En todo caso, la aceptación de al menos un debate por parte de Feijóo (tras rechazar la idea de plano en un primer momento) cumple con el estándar europeo de que los candidatos favoritos, como lo es él, tienden a ser más reacios a aceptar esos debates para evitar riesgos de errores forzados o no forzados. Feijóo no parece haber cerrado la puerta, como tampoco Sánchez, a debates con los otros candidatos a presidente con representación parlamentaria significativa, como han demandado con razón tanto Yolanda Díaz como Santiago Abascal. Una instrucción de la Junta Central Electoral flexibilizó con buen sentido en abril de 2015 los criterios para que pudieran reflejarse en las televisiones públicas y privadas las formaciones políticas “significativas” que en ese momento todavía no tenían representación parlamentaria, como era el caso de Podemos y Ciudadanos.

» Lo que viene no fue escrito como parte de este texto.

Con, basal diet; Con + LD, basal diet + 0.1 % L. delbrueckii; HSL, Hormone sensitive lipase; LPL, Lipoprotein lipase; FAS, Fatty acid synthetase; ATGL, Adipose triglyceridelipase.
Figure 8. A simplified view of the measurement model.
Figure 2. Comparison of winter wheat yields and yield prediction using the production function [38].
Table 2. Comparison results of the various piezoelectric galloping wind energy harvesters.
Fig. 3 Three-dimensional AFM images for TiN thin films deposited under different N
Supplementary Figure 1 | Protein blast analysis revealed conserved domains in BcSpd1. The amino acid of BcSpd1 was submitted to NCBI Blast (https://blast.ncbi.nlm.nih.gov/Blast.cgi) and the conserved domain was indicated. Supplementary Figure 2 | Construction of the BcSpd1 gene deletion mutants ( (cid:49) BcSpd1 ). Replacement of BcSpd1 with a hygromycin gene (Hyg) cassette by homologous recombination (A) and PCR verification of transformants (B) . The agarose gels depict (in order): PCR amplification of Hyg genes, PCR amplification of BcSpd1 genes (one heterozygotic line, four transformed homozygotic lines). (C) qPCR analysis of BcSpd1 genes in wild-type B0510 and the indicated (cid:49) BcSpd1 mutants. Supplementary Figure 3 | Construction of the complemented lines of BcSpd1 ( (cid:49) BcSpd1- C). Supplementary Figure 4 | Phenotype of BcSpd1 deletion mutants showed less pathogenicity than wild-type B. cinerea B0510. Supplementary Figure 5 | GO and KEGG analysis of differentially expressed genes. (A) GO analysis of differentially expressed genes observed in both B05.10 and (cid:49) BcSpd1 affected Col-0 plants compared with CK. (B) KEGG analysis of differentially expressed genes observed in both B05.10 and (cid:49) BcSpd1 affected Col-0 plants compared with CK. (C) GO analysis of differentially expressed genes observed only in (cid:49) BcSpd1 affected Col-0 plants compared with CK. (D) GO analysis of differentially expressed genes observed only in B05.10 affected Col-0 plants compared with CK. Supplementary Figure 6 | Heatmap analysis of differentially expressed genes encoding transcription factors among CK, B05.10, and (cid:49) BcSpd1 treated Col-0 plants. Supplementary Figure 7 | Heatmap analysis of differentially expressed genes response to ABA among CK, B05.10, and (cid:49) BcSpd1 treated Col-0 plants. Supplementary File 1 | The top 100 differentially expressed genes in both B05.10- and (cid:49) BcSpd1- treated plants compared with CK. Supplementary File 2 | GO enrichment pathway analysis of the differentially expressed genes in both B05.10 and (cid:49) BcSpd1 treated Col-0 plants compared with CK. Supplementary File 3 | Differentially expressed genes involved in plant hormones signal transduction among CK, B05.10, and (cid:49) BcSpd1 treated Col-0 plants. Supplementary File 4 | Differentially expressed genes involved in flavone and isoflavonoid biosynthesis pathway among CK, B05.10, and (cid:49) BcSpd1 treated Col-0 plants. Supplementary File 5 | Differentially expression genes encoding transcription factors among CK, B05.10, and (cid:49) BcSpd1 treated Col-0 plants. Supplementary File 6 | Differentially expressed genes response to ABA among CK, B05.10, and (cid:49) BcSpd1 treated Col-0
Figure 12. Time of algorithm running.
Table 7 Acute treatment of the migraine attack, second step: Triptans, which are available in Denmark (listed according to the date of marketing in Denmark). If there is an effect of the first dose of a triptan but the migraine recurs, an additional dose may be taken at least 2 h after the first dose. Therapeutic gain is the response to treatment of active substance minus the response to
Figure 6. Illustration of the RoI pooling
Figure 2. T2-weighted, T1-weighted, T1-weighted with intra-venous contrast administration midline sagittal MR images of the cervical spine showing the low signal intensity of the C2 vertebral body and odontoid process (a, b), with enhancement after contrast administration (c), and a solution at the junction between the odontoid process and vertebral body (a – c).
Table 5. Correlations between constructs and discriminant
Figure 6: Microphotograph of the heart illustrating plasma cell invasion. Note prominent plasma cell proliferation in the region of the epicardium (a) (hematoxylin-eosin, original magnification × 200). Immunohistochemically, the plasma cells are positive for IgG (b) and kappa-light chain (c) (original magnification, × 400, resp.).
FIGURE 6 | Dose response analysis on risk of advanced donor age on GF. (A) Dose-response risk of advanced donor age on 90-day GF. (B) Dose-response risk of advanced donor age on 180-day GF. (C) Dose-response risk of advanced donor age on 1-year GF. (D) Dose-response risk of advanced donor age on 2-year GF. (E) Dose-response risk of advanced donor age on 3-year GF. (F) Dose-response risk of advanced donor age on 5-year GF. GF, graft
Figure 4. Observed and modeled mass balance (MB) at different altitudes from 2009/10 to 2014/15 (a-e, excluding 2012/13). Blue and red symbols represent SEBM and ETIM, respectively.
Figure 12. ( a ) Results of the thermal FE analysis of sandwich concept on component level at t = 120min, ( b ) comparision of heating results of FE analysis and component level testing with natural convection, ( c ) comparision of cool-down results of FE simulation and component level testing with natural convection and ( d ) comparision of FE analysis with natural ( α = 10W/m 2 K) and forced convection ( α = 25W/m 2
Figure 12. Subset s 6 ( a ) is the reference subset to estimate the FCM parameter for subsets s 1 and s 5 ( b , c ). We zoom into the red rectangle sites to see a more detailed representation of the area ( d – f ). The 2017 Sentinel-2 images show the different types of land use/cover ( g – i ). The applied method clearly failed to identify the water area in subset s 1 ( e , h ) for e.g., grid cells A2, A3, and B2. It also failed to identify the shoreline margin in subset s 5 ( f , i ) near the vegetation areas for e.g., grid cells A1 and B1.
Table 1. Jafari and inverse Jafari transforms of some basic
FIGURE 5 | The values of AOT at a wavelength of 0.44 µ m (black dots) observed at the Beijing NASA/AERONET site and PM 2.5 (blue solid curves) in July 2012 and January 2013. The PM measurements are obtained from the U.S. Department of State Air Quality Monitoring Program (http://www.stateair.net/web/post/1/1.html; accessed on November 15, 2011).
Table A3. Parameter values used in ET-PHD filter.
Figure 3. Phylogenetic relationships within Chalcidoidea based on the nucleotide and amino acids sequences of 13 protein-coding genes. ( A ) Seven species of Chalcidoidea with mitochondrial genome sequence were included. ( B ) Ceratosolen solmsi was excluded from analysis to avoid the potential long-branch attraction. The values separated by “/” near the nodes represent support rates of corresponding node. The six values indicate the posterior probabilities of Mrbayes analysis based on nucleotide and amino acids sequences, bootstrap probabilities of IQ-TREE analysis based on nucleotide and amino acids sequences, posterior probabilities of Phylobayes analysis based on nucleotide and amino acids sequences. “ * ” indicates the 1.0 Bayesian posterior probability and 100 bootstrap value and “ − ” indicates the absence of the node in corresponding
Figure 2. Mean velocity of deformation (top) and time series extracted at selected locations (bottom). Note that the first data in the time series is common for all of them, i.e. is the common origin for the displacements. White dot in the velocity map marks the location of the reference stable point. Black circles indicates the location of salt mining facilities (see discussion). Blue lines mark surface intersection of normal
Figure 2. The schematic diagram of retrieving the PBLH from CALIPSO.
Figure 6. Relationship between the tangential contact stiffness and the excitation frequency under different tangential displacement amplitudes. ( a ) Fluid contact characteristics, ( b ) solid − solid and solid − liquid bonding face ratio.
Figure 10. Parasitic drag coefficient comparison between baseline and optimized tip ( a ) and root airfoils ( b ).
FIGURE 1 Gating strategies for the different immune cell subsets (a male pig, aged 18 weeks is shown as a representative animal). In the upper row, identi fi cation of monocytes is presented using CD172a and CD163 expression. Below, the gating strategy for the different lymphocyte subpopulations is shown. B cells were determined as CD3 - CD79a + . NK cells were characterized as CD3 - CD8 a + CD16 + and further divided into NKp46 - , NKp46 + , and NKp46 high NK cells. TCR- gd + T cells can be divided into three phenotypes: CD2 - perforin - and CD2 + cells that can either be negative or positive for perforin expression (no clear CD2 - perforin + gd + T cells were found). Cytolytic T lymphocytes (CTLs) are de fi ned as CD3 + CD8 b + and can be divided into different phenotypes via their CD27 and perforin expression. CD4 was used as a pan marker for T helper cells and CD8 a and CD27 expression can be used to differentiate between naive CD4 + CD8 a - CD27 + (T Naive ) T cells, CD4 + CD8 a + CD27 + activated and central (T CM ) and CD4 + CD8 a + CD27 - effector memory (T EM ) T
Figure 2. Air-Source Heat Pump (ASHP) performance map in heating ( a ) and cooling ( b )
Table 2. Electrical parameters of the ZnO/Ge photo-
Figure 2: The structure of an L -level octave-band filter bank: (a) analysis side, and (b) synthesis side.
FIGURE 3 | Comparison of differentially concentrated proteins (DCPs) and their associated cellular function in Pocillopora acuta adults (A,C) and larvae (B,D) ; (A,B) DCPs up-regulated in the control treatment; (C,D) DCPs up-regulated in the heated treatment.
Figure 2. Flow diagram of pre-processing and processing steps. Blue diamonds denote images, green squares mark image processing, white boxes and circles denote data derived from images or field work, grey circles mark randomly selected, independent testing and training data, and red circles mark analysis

Las energías que invierte la clase política en debatir el sí o el no de los debates podría resolverse de forma relativamente sencilla con una futura reforma pactada de la Loreg que estableciese unos mínimos bajo los que ningún candidato —en el Gobierno o fuera de él— pudiera escapar a la exposición ante las cámaras y la opinión pública. Todo debate es en realidad dos debates: el que se celebra propiamente con la emoción y el riesgo del directo y el debate sobre el debate que genera el acto mismo (en los medios y en las redes sociales) y los análisis que dependen de él y de las imágenes que se transmiten en las horas siguientes. Esa visibilidad solo redunda en favor de la participación ciudadana al someter al escrutinio de los medios públicos las propuestas y capacidades de cada candidato.